■ WHAT IS NEEDED:
Please copy every line below that contains the string "lines".

RECORDS SUPPLIED: Begin

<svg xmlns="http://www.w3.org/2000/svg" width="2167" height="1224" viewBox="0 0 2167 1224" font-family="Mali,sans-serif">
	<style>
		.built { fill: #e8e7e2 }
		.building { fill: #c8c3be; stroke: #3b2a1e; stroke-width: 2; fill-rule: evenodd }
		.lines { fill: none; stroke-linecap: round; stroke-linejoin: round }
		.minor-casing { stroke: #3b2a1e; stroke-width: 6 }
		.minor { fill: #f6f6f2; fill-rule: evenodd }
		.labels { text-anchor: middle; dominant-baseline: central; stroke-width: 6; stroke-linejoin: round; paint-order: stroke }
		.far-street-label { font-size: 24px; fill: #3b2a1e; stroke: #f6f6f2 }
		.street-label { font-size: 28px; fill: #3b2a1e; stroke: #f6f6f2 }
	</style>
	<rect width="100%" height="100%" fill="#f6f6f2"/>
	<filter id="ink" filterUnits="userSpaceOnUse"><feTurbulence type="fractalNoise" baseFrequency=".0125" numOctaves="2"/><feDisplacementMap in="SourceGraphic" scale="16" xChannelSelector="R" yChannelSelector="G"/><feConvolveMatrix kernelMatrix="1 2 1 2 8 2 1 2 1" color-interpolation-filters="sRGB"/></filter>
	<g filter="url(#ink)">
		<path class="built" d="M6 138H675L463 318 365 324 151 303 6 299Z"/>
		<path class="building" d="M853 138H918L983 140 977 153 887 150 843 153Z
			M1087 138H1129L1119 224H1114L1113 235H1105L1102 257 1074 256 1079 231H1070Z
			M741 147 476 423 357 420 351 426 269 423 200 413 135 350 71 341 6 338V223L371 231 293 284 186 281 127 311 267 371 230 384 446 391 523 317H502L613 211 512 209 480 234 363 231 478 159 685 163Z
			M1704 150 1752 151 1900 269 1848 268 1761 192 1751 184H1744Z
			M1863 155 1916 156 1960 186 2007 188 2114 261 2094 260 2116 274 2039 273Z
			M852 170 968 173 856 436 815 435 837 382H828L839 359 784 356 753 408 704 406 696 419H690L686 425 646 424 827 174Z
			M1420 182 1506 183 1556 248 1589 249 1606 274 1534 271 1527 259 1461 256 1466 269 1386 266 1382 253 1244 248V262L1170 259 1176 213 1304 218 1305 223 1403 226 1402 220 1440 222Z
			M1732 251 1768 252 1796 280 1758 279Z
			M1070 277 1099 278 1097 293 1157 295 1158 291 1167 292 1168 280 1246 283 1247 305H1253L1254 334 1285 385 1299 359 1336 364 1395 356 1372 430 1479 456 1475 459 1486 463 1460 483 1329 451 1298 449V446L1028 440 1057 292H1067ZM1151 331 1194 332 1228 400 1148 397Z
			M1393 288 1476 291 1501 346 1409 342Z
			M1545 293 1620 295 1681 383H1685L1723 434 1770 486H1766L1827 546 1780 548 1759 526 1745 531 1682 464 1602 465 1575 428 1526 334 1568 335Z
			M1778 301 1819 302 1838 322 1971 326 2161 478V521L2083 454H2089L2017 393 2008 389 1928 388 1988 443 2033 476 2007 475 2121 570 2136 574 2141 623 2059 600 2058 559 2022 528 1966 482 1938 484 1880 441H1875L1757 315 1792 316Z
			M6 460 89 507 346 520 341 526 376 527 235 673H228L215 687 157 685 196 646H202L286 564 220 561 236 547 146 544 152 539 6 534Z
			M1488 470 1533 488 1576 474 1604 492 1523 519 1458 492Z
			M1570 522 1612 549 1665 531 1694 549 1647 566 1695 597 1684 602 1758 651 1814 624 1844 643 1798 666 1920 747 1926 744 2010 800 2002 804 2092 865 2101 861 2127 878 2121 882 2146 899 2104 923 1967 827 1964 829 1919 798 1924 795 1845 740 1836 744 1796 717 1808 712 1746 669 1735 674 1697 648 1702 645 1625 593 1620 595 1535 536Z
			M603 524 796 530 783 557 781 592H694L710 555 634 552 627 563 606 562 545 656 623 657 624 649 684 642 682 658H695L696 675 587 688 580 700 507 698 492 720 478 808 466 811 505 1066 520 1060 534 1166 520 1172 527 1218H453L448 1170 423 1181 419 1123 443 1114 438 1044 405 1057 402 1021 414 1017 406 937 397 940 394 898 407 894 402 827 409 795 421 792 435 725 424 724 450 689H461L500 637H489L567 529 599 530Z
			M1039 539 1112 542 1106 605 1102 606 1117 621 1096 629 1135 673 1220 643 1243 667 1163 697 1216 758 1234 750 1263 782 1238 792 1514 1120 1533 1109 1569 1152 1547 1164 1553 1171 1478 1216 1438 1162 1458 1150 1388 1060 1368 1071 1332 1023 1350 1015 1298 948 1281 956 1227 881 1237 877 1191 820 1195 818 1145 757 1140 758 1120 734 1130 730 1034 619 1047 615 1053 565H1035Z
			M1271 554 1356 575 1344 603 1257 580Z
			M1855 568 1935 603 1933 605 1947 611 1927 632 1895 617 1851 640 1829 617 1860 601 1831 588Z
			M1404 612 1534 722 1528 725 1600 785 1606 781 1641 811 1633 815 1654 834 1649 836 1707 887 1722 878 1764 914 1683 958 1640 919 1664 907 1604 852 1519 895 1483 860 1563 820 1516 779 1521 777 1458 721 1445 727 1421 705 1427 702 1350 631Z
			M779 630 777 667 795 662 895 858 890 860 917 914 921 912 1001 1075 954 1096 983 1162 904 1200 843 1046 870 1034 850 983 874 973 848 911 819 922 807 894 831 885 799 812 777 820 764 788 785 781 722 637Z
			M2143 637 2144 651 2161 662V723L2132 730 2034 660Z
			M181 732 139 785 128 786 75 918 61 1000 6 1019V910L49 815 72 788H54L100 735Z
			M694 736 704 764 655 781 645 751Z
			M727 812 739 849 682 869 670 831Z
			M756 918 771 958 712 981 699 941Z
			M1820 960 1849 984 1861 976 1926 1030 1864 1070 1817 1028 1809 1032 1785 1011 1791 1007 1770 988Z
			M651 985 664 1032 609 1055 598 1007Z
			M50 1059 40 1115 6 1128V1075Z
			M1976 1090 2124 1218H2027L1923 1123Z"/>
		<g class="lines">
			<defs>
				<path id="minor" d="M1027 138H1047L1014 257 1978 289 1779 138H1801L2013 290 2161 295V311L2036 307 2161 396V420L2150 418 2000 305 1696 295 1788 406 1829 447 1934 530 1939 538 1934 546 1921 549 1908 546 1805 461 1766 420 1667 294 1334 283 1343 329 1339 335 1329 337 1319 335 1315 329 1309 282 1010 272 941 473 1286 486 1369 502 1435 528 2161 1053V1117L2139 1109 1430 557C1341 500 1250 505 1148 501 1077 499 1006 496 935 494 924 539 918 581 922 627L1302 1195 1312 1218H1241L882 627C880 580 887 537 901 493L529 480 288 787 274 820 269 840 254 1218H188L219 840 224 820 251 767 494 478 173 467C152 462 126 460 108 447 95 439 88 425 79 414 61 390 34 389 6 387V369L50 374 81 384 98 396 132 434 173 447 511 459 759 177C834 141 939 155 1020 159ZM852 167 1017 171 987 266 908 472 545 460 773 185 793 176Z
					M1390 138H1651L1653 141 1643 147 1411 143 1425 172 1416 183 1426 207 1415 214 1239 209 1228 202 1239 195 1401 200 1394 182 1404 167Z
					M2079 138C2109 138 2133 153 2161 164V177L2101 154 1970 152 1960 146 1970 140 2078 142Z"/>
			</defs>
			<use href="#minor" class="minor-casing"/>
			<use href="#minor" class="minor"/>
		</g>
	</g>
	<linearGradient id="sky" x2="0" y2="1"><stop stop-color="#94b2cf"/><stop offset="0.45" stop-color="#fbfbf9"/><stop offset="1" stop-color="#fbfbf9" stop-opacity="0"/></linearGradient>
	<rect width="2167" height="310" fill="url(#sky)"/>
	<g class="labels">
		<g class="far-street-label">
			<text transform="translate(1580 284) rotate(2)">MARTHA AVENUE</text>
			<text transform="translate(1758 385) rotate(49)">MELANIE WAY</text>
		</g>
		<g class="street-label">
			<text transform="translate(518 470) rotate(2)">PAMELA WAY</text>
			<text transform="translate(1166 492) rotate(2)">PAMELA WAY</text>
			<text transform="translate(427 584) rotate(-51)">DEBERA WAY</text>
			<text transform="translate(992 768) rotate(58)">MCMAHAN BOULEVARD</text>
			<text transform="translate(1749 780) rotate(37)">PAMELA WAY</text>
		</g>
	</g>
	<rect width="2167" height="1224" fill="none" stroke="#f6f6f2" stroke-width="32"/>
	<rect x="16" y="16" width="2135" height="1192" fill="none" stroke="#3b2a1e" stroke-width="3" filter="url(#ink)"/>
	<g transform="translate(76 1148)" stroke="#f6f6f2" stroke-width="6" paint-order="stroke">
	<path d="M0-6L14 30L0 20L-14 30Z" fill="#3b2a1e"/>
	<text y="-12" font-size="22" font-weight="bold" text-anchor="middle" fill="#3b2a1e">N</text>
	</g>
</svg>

RECORDS SUPPLIED: End

■ RESPONSE AREA:
		.lines { fill: none; stroke-linecap: round; stroke-linejoin: round }
		<g class="lines">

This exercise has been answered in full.